Williams blew Game 2, and Gandil helped, twice deliberately failing to move up runners in scoring position. The fourth inning was crucial. Williams, a master of control, walked three and floated a hanging curve to Larry Kopf for a triple. Final: Reds 4, White Sox 2. Schalk was convinced the Sox were throwing it. Gandil and Manager Kid Gleason nearly came to blows.
Back in Chicago for Game 3, Dickie Kerr blanked the Reds and Gandil drove in two of the White Sox’ three runs. The gamblers shrugged, Cicotte and Williams were next.
Game 4 was scoreless through four innings. Then, it happened again. Cicotte committed two errors, and senselessly cut off Jackson’s perfect throw from left, allowing Pat Duncan to score. The Reds won 2-0. On his scoresheet, a reporter drew a large circle around the fifth inning.
Hours after receiving an envelope with $5,000 in cash, Williams took the mound for Game 5. With the score tied at zero in the sixth, Cincinnati pitcher Hod Eller lofted a fly to left center. Jackson and Felsch let it drop, Risberg booted the relay and Eller pulled into third. The Reds scored four times and went on to win 5-0.
Just one more loss to go, but then Sullivan failed to deliver promised money to Gandil, leaving the first baseman and Risberg waiting in a Cincinnati hotel room.
Suspecting a double-cross, the White Sox took action. Jackson, Felsch, Weaver and Gandil all come up with clutch hits. Kerr hung on after early trouble and Chicago won 5-4 in 10 innings. An angry Cicotte shut down the Reds in Game 7, scattering seven hits before a paid attendance of just 13,293, less than half Cincinnati’s normal capacity. The White Sox won 4-1.
The evening before Game 8, a man approached Williams in a Chicago hotel. The message: Don’t make it past the first. The left-hander, greeted by White Sox fans with a standing ovation, lasted 15 pitches. With one out, Jake Daubert singled, Heinie Groh singled, Roush doubled and Duncan singled. Williams, a curveball specialist, threw nothing but fastballs as Schalk shook with rage. It was all over.
What followed were rumors, denials, accusations and dismissals. The White Sox continued to throw games in 1920, with McMullin acting as point man. Reporters’ pleas for action were shot down by Garry Herrmann, chairman of the ruling National Commission and also Cincinnati’s owner.
After sharing headlines with Babe Ruth all summer, the story broke wide open. On Sept. 27, 1920, the Philadelphia North American reported that Games 1, 2 and 8 had been thrown and named Burns and Abe Attell as fixers. Cicotte and Jackson confessed to an Illinois grand jury. Comiskey, his team locked in a tight pennant race with Cleveland, reluctantly suspended the eight players.
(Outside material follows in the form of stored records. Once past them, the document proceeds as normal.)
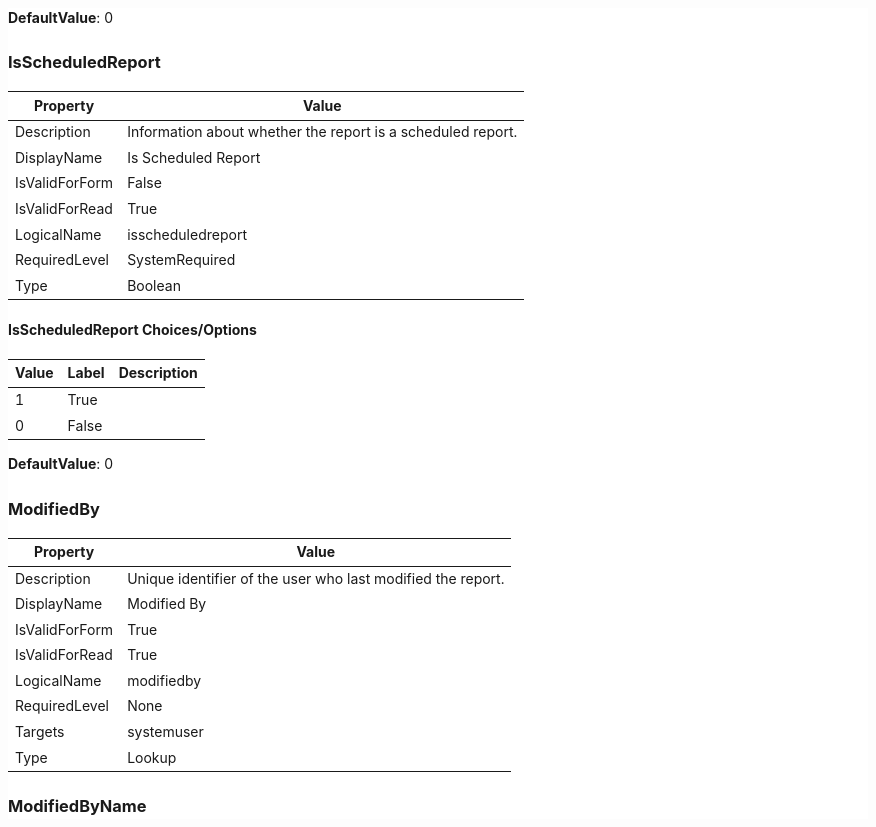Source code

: **DefaultValue**: 0



### <a name="BKMK_IsScheduledReport"></a> IsScheduledReport

|Property|Value|
|--------|-----|
|Description|Information about whether the report is a scheduled report.|
|DisplayName|Is Scheduled Report|
|IsValidForForm|False|
|IsValidForRead|True|
|LogicalName|isscheduledreport|
|RequiredLevel|SystemRequired|
|Type|Boolean|

#### IsScheduledReport Choices/Options

|Value|Label|Description|
|-----|-----|--------|
|1|True||
|0|False||

**DefaultValue**: 0



### <a name="BKMK_ModifiedBy"></a> ModifiedBy

|Property|Value|
|--------|-----|
|Description|Unique identifier of the user who last modified the report.|
|DisplayName|Modified By|
|IsValidForForm|True|
|IsValidForRead|True|
|LogicalName|modifiedby|
|RequiredLevel|None|
|Targets|systemuser|
|Type|Lookup|


### <a name="BKMK_ModifiedByName"></a> ModifiedByName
Panicky owners begged Landis, a federal judge in the District of Illinois, to accept the new position of commissioner.
“They were really terrified,” Asinof said. “This scandal was erupting and everybody knew it was true, not only the World Series but who knows how many games.
“They picked the strongest possible man. He had the style, the personality. He was tough as nails.”
In the summer of 1921, hours after an Illinois jury cleared the players of criminal charges, Landis announced they were gone for good.
” . . . Regardless of the verdict of juries, no player who throws a ballgame, no player that undertakes or promises to throw a ballgame, no player that sits in conference with a bunch of crooked players and gamblers where the ways and means of throwing a game are discussed and does not promptly tell his club about it, will ever play professional baseball!”
It was back to farms, gas stations and pool halls. Felsch returned to Milwaukee and raised a family. Gandil became a plumber in California. Risberg held jobs all over the country. Jackson and Weaver, who each played flawlessly in the Series, forever swore their innocence.
Kerr won 21 games in 1920 and 19 in 1921. The next winter he feuded with Comiskey over salary and instead played semipro. Landis suspended him; some of his opponents were former teammates.